In an era of dark money in politics and private equity firms gobbling up hospitals and houses and newspapers, government officials who aren’t in empowered relationships with the citizens they represent default to hearing the wealthy and powerful above everyone else and end up giving them preference. Even the most progressive officials will fall into this pattern, as the Las Cruces City Council has proven.
The result is a catastrophe like the situation we have with the hospital.
The City Council has long struggled to take the requirements of the Open Meetings Act to heart. The most recent example is a Council that believed it knew what the community needed in a city manager without discussing the issue in front of the public, let alone with the public. Officials missed an opportunity to connect with city residents, rushed a process that wasn’t as robust or thoughtful as it would have been with public involvement, and violated state law.
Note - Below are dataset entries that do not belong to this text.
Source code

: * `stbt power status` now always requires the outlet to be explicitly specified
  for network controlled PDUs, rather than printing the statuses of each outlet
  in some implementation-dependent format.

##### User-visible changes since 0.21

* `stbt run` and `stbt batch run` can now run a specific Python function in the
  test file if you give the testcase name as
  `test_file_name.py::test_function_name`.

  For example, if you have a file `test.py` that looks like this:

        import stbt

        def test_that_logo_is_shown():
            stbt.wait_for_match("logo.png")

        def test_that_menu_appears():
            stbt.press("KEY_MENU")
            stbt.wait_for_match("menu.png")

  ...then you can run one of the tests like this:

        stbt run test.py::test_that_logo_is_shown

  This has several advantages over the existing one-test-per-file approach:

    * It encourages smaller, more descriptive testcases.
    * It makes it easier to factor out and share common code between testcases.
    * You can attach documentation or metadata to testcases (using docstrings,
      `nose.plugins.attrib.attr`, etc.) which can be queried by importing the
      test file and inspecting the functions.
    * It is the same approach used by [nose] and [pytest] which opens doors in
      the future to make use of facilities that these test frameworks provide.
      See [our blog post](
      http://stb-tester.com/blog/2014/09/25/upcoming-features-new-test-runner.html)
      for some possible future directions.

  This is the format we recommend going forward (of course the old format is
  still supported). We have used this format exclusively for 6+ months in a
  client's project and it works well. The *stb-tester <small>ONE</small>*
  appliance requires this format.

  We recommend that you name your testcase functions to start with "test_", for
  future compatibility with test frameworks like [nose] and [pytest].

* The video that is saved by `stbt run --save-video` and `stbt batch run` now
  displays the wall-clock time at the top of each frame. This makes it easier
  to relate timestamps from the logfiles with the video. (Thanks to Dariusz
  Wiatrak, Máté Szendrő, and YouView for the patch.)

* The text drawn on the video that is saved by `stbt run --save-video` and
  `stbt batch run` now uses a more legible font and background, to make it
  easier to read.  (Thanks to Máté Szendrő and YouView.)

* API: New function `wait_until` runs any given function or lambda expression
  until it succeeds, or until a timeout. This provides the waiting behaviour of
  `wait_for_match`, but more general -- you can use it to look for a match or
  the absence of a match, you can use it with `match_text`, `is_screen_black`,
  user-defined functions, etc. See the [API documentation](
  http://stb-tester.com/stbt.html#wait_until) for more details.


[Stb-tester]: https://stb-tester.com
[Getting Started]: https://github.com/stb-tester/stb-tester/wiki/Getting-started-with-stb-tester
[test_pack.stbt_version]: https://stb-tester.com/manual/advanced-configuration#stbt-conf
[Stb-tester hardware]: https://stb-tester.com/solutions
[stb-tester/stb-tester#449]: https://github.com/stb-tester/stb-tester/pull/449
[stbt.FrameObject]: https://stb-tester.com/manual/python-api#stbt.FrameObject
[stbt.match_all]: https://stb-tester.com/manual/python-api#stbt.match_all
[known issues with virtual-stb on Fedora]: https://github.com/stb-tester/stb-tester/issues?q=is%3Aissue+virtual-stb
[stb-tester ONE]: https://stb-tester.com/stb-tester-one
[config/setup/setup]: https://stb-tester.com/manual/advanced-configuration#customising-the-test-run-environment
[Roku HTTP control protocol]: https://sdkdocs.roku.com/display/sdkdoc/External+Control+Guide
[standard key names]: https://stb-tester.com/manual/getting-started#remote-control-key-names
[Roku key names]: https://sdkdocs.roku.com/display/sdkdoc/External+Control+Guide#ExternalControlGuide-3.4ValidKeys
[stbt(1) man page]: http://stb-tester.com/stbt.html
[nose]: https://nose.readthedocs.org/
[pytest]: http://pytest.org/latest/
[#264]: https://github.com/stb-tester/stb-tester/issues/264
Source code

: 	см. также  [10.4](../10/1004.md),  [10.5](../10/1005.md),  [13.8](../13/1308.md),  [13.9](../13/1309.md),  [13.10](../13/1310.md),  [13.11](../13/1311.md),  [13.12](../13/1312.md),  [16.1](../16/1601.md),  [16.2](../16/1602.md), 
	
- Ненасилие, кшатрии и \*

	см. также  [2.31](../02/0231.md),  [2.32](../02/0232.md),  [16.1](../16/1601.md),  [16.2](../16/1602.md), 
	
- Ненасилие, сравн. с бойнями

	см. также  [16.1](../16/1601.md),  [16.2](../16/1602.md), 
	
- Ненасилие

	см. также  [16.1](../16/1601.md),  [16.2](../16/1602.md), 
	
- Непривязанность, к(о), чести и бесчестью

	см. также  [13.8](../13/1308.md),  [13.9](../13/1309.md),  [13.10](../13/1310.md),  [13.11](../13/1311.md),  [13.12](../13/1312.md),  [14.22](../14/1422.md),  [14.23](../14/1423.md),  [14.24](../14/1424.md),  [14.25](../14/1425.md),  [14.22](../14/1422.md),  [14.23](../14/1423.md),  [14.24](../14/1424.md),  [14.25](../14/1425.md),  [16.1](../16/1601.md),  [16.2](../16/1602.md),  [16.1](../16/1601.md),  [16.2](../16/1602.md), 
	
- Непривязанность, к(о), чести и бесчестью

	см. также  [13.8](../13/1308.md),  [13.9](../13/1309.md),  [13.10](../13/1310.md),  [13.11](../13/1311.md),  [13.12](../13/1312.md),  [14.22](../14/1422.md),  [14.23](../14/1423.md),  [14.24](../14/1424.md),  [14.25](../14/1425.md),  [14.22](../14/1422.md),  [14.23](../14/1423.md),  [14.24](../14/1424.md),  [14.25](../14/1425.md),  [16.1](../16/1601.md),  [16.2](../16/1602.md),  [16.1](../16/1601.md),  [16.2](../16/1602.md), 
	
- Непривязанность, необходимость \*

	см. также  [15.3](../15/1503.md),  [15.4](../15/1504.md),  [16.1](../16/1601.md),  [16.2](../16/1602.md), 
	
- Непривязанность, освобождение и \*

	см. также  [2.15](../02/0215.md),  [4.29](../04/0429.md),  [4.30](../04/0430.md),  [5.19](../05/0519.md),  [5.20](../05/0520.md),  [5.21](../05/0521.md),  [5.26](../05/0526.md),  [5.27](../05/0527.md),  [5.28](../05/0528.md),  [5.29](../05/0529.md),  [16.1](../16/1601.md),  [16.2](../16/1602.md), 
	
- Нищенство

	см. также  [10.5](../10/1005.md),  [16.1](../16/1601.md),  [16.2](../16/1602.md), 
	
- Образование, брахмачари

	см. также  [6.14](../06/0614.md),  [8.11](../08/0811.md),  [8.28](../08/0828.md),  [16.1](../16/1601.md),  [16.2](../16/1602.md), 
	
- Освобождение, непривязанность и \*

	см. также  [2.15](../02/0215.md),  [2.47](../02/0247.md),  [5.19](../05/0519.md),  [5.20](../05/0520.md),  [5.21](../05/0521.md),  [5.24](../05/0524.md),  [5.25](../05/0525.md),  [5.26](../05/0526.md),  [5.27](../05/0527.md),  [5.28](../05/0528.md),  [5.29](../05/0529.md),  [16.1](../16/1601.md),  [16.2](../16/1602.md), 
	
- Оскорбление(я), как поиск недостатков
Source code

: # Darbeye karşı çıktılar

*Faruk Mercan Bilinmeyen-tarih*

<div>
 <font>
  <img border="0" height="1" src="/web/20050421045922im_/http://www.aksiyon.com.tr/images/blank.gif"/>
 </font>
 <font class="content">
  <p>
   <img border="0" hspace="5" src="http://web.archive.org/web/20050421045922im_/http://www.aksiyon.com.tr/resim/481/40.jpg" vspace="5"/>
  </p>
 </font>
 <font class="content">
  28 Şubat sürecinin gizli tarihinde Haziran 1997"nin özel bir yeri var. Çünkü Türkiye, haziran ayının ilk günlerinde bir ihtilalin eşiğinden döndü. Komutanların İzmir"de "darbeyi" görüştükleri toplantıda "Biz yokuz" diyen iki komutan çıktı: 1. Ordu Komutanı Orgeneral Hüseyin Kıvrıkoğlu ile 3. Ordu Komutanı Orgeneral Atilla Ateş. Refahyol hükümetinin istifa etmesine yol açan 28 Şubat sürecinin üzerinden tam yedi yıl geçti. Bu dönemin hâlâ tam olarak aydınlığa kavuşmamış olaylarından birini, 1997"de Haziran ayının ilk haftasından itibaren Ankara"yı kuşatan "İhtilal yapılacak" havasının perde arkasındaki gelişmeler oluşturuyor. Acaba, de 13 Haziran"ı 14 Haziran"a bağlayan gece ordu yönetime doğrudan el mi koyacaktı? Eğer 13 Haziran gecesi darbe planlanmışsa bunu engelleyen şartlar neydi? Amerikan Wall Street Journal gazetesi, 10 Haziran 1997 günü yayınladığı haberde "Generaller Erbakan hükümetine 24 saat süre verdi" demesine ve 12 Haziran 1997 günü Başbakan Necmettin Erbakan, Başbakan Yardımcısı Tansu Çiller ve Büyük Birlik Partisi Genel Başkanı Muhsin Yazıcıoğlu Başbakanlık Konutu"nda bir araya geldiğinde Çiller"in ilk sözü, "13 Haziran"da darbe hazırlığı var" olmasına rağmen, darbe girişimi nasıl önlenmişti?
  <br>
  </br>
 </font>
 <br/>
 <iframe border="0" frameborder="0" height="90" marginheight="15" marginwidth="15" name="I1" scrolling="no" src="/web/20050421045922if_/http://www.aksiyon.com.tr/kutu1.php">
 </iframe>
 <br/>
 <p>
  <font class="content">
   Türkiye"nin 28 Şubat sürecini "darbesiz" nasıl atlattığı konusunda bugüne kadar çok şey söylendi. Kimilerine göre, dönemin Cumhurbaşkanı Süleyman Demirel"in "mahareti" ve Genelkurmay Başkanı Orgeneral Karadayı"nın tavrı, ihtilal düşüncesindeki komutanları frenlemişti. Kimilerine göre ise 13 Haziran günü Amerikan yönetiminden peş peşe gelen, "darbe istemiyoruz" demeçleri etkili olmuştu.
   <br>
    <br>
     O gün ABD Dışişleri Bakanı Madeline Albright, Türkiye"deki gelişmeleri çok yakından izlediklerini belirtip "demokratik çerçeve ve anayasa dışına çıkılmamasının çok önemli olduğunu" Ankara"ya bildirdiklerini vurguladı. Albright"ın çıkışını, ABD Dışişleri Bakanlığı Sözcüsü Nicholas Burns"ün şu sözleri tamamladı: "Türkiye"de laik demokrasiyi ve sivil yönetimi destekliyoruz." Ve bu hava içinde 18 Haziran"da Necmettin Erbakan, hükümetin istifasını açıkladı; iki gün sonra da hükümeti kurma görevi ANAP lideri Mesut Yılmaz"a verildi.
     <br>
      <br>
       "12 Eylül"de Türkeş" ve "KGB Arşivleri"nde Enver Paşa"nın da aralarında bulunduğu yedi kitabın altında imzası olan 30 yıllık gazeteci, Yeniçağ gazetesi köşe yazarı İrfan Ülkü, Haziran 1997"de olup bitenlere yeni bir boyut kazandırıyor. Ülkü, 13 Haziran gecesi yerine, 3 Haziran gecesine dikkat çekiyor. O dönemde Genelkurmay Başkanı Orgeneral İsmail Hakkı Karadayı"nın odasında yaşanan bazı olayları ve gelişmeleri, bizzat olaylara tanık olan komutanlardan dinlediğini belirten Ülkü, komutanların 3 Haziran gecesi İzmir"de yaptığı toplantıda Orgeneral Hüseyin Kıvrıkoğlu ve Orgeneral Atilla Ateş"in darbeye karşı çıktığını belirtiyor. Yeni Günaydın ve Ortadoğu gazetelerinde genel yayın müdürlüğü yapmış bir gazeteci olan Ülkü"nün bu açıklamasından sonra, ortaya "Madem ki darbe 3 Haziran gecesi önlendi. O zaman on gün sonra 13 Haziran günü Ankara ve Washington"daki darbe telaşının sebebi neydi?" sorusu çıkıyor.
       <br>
Elected bodies that cut citizens out of the decision-making process rob themselves of the rich diversity of opinion and life experience of the folks they represent. In doing so, they actually disempower themselves.
Without an activated citizenry at their sides, the city’s leaders, by Bencomo’s own admission, felt powerless against a hospital backed by private equity.
It’s good to see city leaders finally defend citizens. It’s sad that it took being shamed by a national news organization to do it. It appears the city is about to be shamed again, this time into compliance with the Open Meetings Act by the DOJ. Moffatt requested a response from the city within a week, and then granted the city’s request for an additional seven days, until Sept. 13. DOJ appears ready to act.
I hope other city officials share Bencomo’s stated resolve to do better. I also hope she means it. There’s a way to build an empowered relationship between city government and citizens:
Develop a deeper respect for the Open Meetings Act and other transparency and accountability laws. Take to heart the legal requirement to do the public’s business in full view of the public. Embrace the spirit of the law by inviting citizens into the decision-making process. Show up with an inquisitive attitude. Folks will respond by engaging, and over time the city will build a base that is citizen-focused and citizen-driven.
That will give the city the ability to spot areas where residents are being abused more quickly and the power to respond with the zeal people need.
Las Cruces can be an empowered city. Changing officials’ attitudes about the relationship between government and the folks it serves is the starting point.